▸ **Work instructions**
Extract every line from the records below and reproduce each one character for character.

[Stored data entries]
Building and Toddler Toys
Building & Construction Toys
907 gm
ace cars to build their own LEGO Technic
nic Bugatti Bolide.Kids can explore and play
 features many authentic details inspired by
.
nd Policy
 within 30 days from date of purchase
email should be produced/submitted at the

▸ **Solution**
Building and Toddler Toys
Building & Construction Toys
907 gm
ace cars to build their own LEGO Technic
nic Bugatti Bolide.Kids can explore and play
 features many authentic details inspired by
.
nd Policy
 within 30 days from date of purchase
email should be produced/submitted at the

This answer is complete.